CDS 110b: Linear Quadratic Regulators
|CDS 110b||← Schedule →||Project|
This lecture provides a brief derivation of the linear quadratic regulator (LQR) and describes how to design an LQR-based compensator. The use of integral feedback to eliminate steady state error is also described.
- Lecture Presentation
- Homework 3 - due 30 Jan 08
- pvtol_lqr.m - MATLAB script demonstrating LQR design
References and Further Reading
- R. M. Murray, Optimization-Based Control. Preprint, 2008: Chapter 2 - Optimal Control
- Lewis and Syrmos, Section 3.4 - this follows the derivation in the notes above. I am not putting in a scan of this chapter since the course text is available, but you are free to have a look via Google Books.

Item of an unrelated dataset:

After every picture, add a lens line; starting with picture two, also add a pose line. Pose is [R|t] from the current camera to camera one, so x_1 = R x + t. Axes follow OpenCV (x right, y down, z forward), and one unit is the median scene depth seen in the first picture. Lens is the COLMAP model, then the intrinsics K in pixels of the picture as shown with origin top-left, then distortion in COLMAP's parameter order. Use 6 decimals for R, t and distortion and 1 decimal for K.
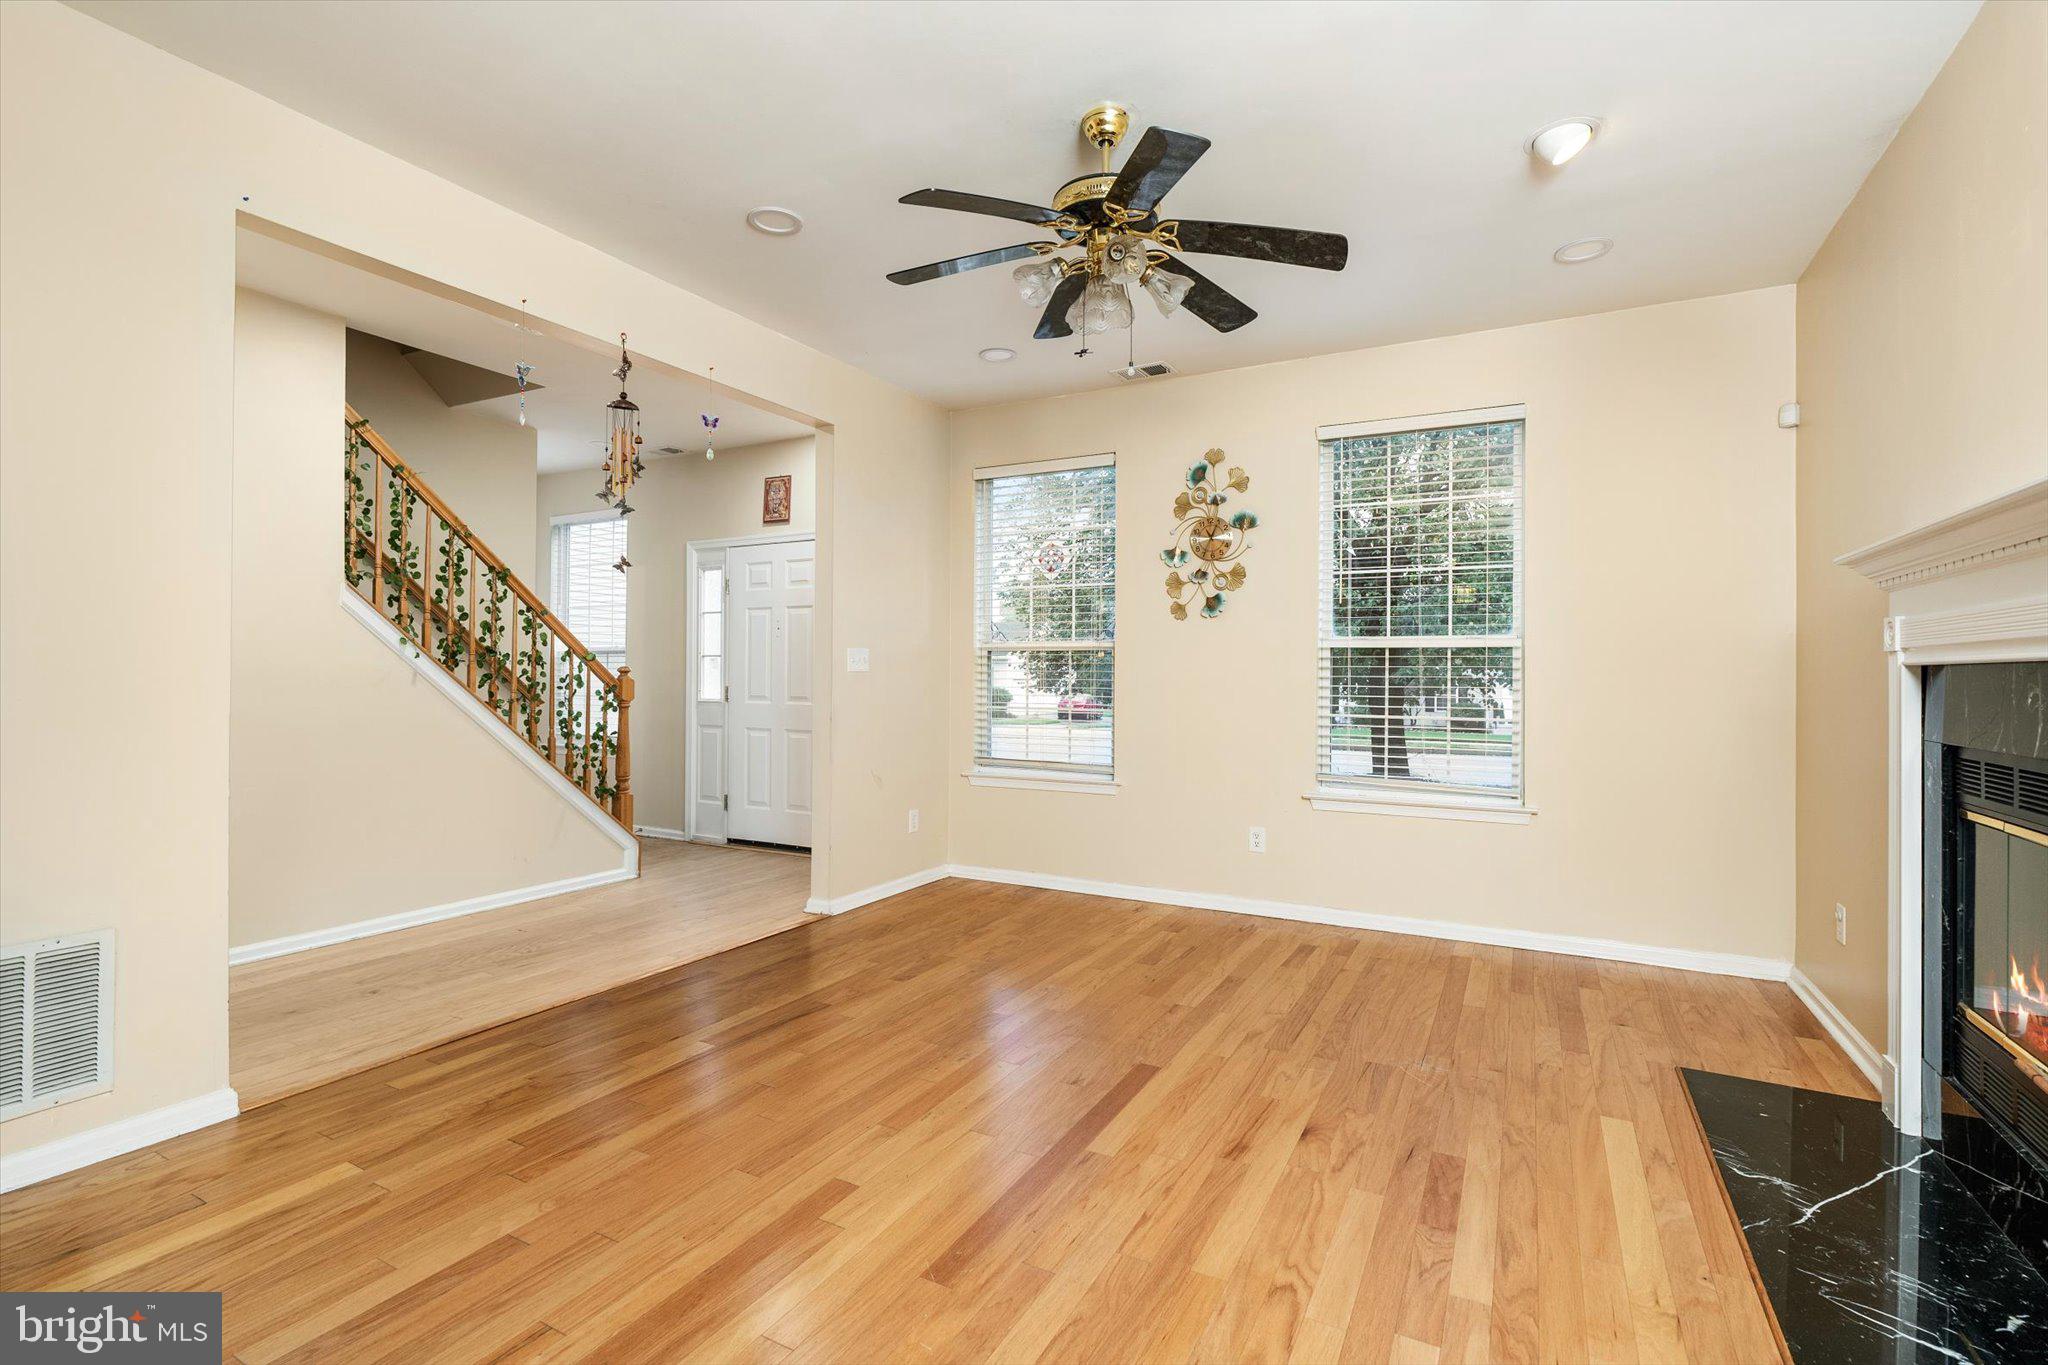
lens RADIAL K [[937.0, 0, 1018.2], [0, 937.0, 684.0], [0, 0, 1]] dist [0.000123, -0.000153]
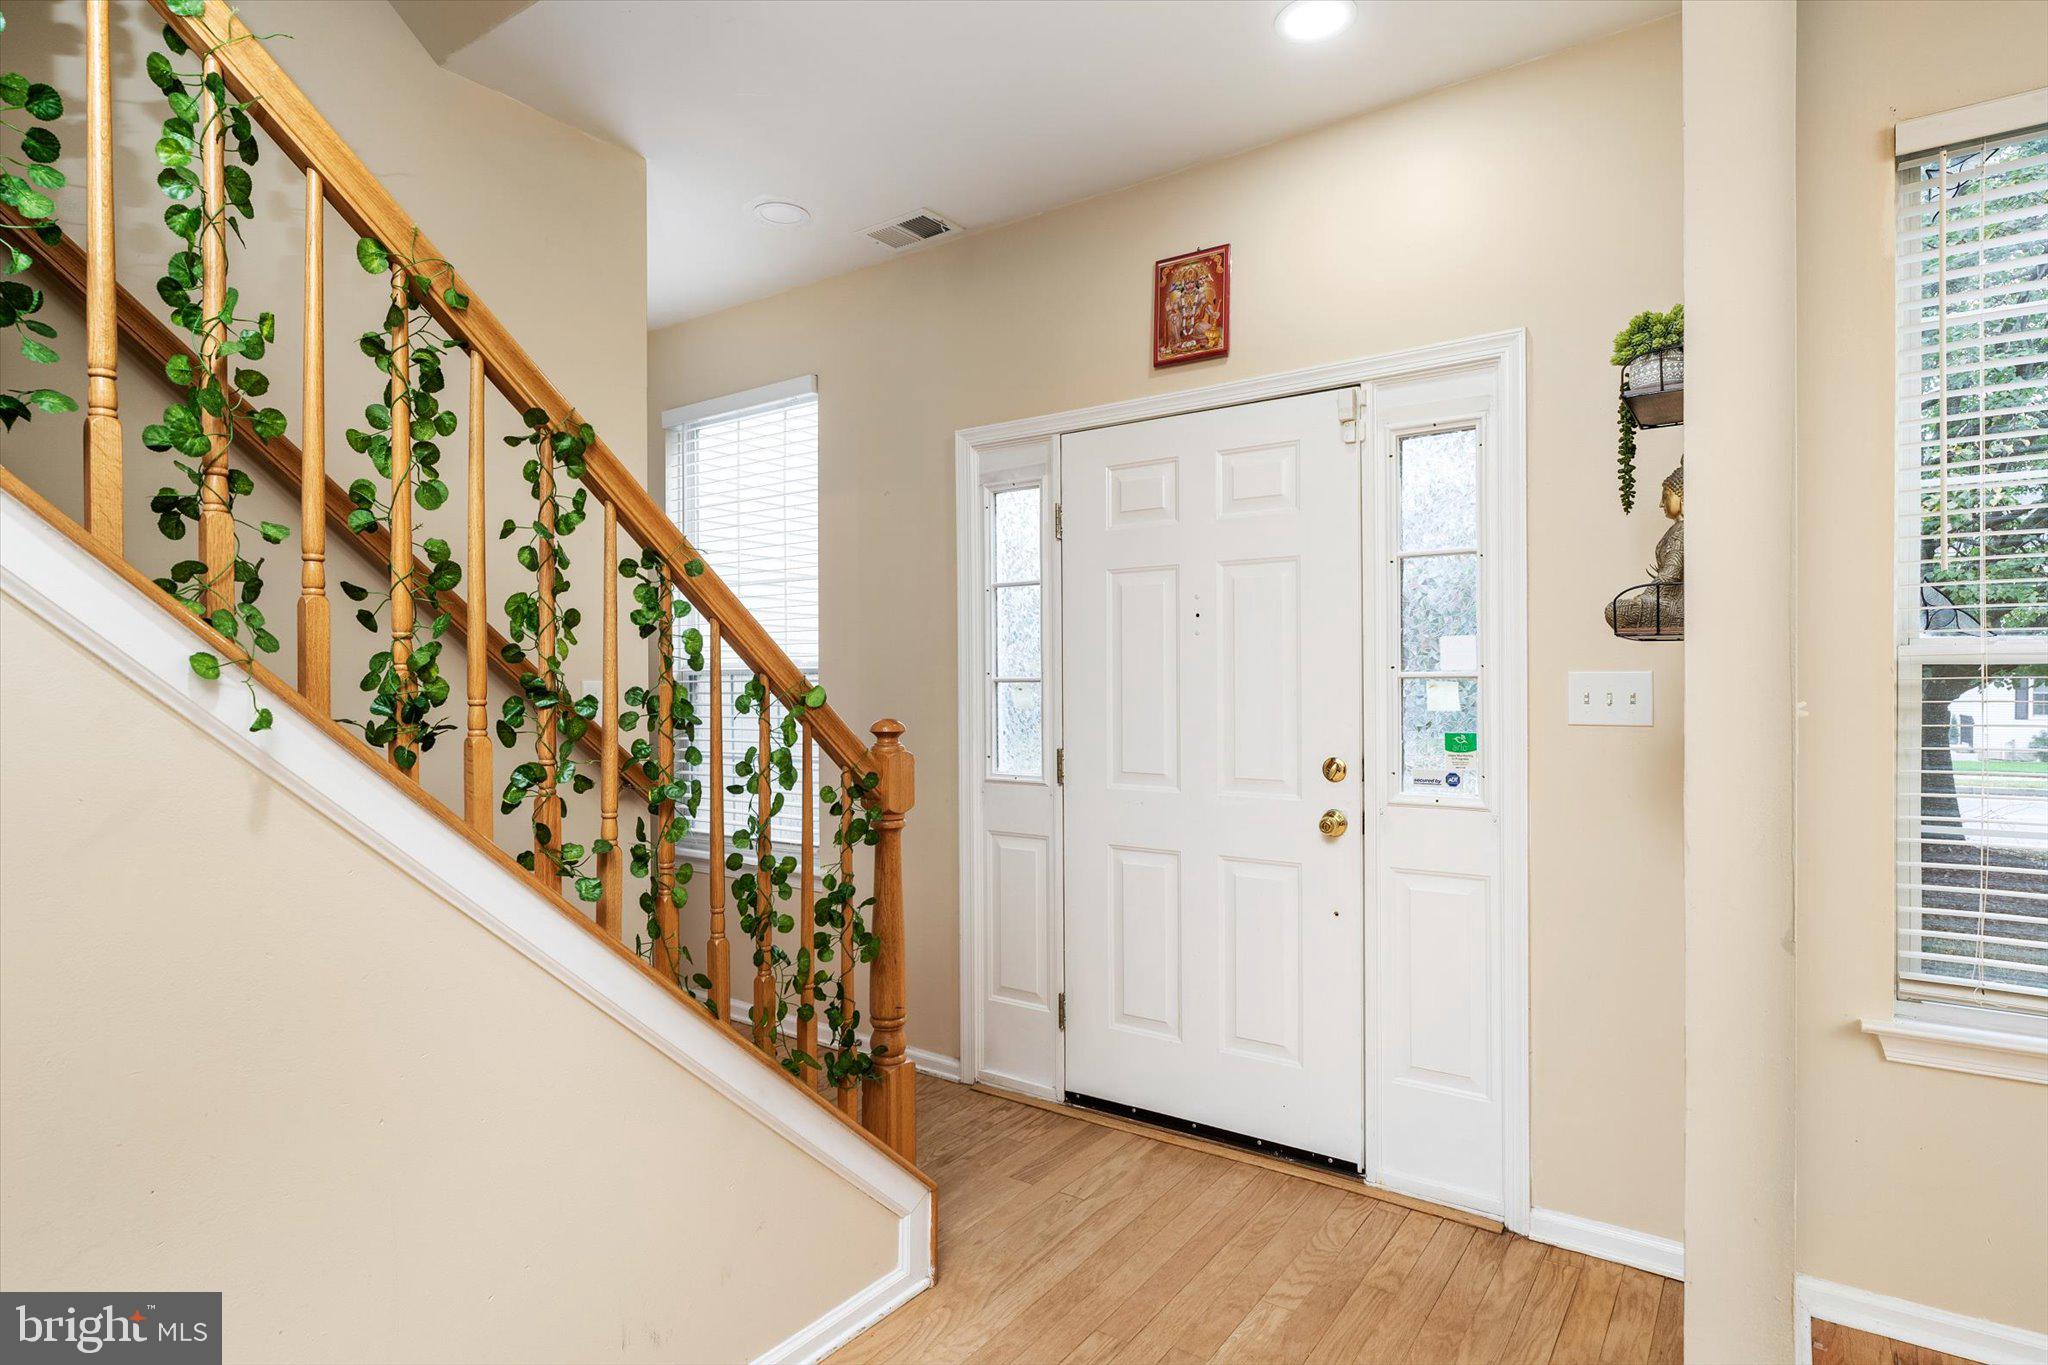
lens RADIAL K [[1080.3, 0, 1022.5], [0, 1080.3, 702.4], [0, 0, 1]] dist [0.001743, 0.000353]
pose [[0.992992, -0.012116, -0.117559, -0.344542], [0.013136, 0.999882, 0.007905, -0.030632], [0.117449, -0.009394, 0.993034, 0.631516]]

- Friedland, Ch 9 - the derivation of the LQR controller is done differently, so it gives an alternate approach.
Frequently Asked Questions
Q: What do you mean by penalizing something, from \(Q_x \geq 0\) "penalizes" state error?
According to the form of the quadratic cost function \(J\), there are three quadratic terms such as \(x^T Q_x x\), \(u^T Q_u u\), and \(x(T)^T P_1 x(T)\). When \(Q_x \geq 0\) and if \(Q_x\) is relative big, the value of \(x\) will have bigger contribution to the value of \(J\). In order to keep \(J\) small, \(x\) must be relatively small. So selecting a big \(Q_x\) can keep \(x\) in small value regions. This is what the "penalizing" means.
So in the optimal control design, the relative values of \(Q_x\), \(Q_u\), and \(P_1\) represent how important \(X\), \(U\), and \(X(T)\) are in the designer's concerns.